* [Task description]: What is needed is an exact copy of the entries below, with every picture left out.

[Saved entries]
--- START ---
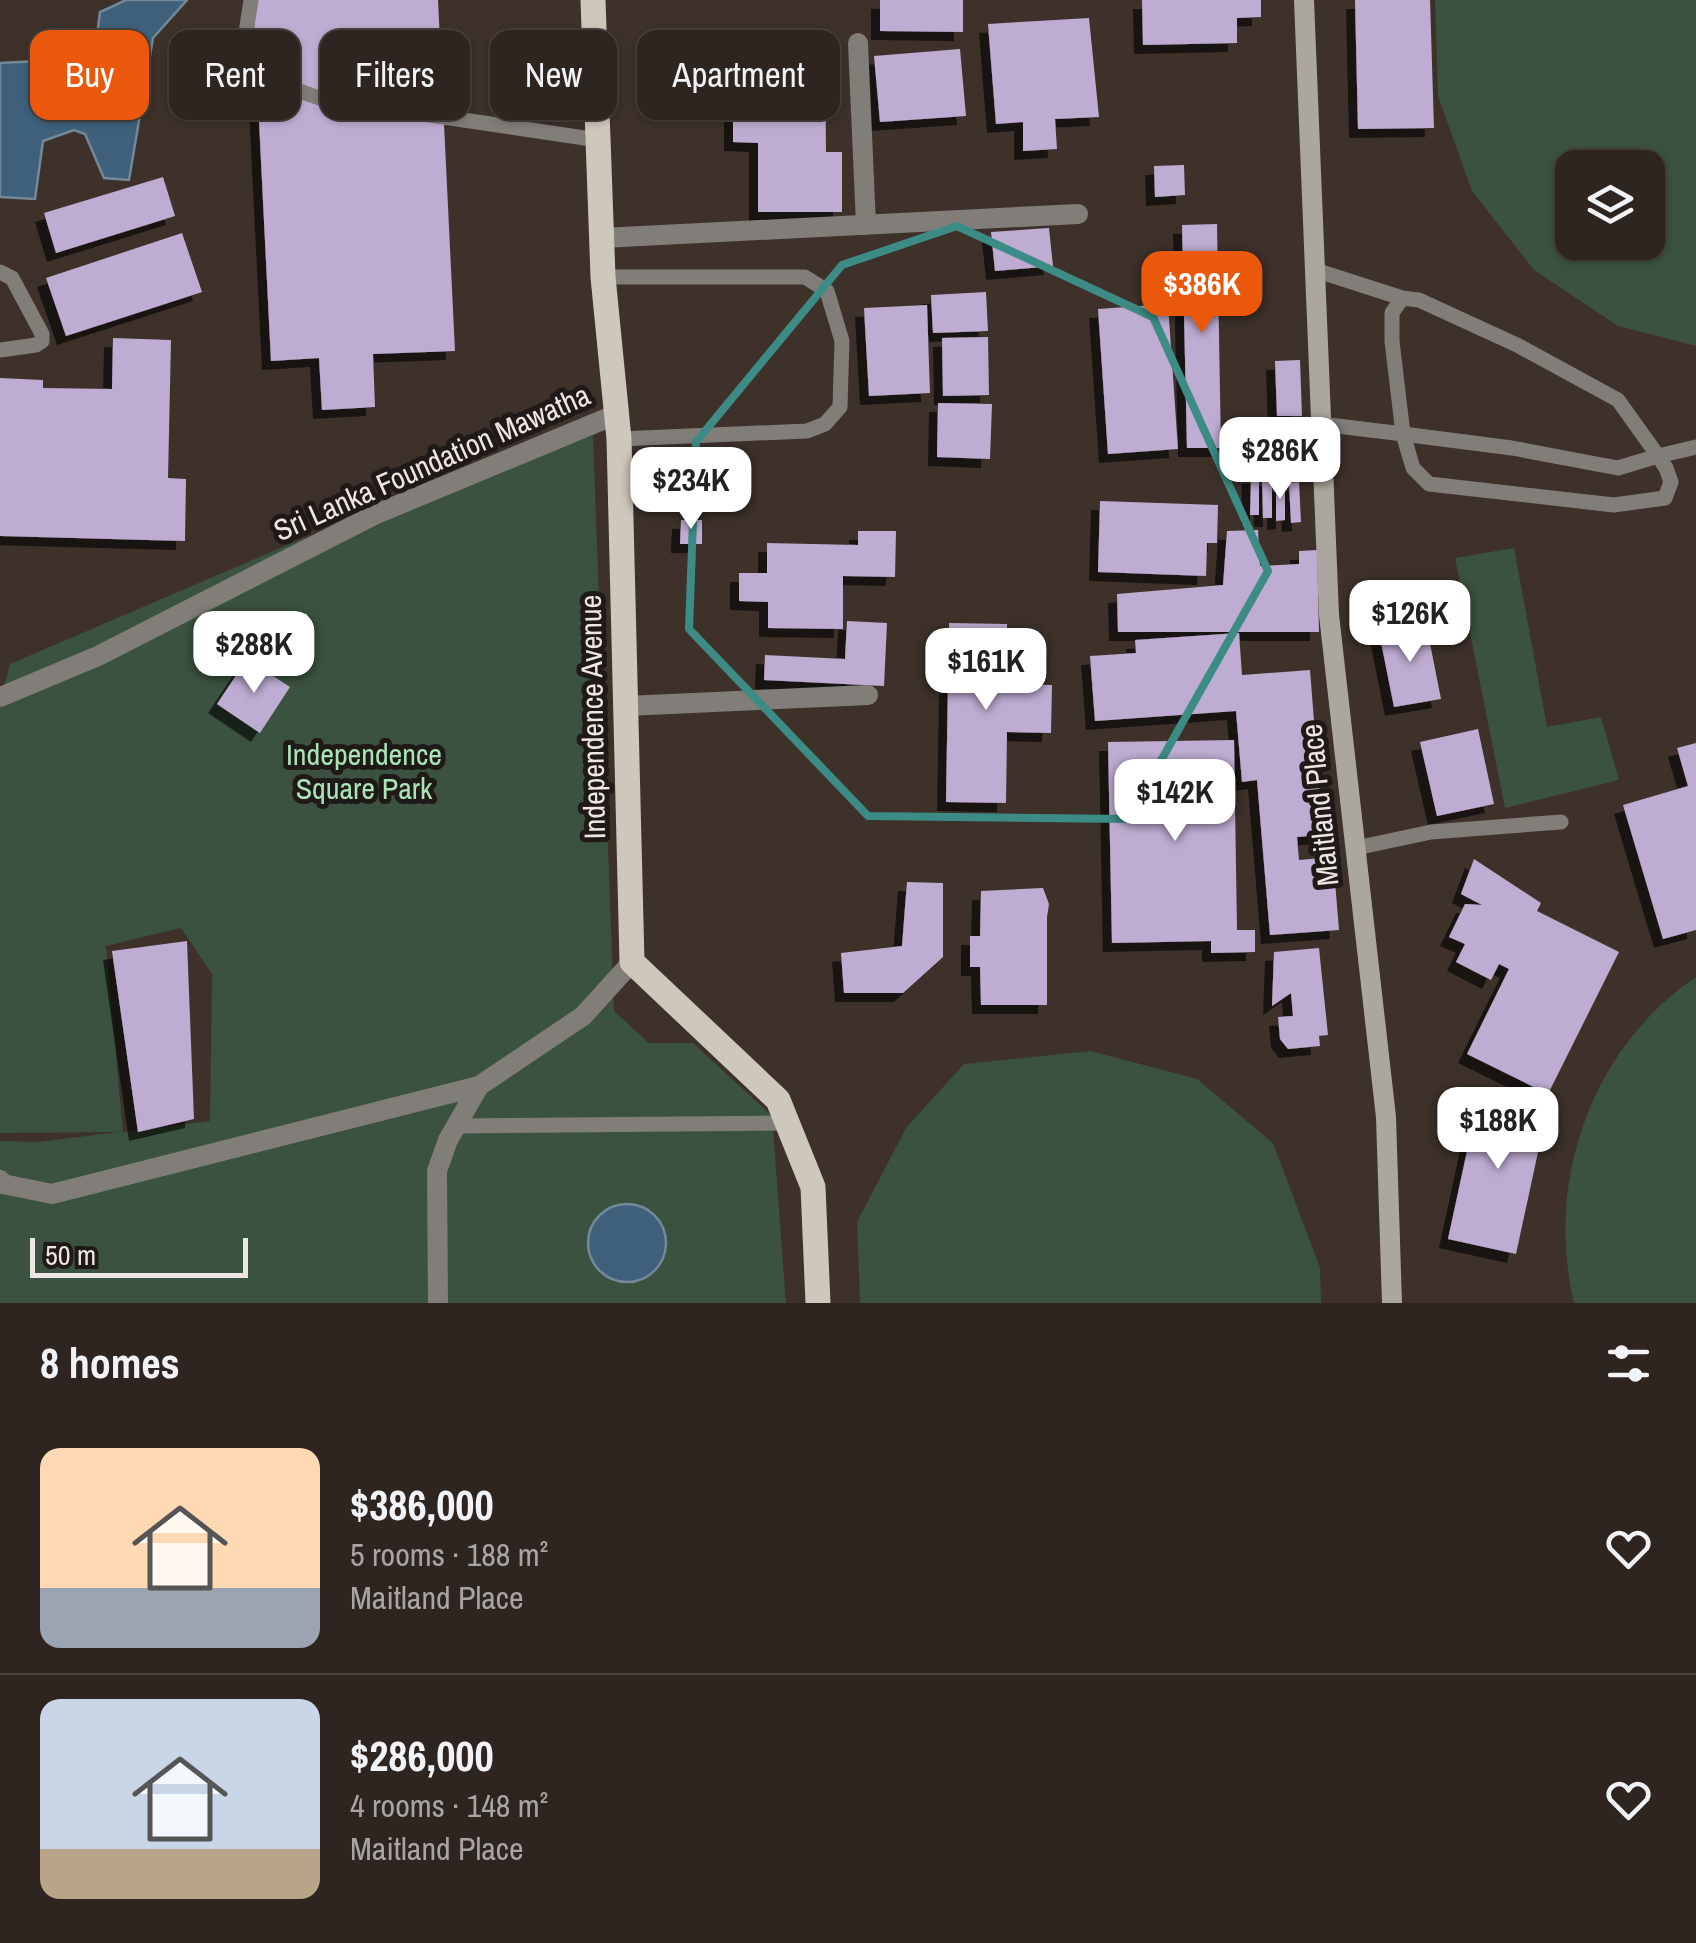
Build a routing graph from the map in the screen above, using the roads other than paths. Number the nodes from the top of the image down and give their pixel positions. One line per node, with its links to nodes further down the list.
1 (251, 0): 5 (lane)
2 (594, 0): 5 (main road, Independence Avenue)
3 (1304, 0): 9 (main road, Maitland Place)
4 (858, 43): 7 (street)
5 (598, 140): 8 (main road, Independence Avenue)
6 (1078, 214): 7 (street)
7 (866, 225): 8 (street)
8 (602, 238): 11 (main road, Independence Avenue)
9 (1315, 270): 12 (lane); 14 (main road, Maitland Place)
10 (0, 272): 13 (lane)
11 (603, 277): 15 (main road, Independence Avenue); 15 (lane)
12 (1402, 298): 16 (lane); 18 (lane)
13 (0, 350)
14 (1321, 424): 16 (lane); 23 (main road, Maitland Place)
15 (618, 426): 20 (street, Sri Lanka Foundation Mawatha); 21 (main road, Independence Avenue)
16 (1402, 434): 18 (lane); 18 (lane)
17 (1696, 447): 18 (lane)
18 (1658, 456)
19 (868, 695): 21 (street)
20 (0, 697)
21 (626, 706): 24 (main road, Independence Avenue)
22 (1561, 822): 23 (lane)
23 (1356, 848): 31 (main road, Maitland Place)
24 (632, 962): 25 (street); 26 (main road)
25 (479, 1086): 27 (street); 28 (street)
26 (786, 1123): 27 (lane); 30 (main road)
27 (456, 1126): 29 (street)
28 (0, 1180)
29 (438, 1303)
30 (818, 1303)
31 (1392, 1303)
--- END ---
* [Result of this task]:
Build a routing graph from the map in the screen above, using the roads other than paths. Number the nodes from the top of the image down and give their pixel positions. One line per node, with its links to nodes further down the list.
1 (251, 0): 5 (lane)
2 (594, 0): 5 (main road, Independence Avenue)
3 (1304, 0): 9 (main road, Maitland Place)
4 (858, 43): 7 (street)
5 (598, 140): 8 (main road, Independence Avenue)
6 (1078, 214): 7 (street)
7 (866, 225): 8 (street)
8 (602, 238): 11 (main road, Independence Avenue)
9 (1315, 270): 12 (lane); 14 (main road, Maitland Place)
10 (0, 272): 13 (lane)
11 (603, 277): 15 (main road, Independence Avenue); 15 (lane)
12 (1402, 298): 16 (lane); 18 (lane)
13 (0, 350)
14 (1321, 424): 16 (lane); 23 (main road, Maitland Place)
15 (618, 426): 20 (street, Sri Lanka Foundation Mawatha); 21 (main road, Independence Avenue)
16 (1402, 434): 18 (lane); 18 (lane)
17 (1696, 447): 18 (lane)
18 (1658, 456)
19 (868, 695): 21 (street)
20 (0, 697)
21 (626, 706): 24 (main road, Independence Avenue)
22 (1561, 822): 23 (lane)
23 (1356, 848): 31 (main road, Maitland Place)
24 (632, 962): 25 (street); 26 (main road)
25 (479, 1086): 27 (street); 28 (street)
26 (786, 1123): 27 (lane); 30 (main road)
27 (456, 1126): 29 (street)
28 (0, 1180)
29 (438, 1303)
30 (818, 1303)
31 (1392, 1303)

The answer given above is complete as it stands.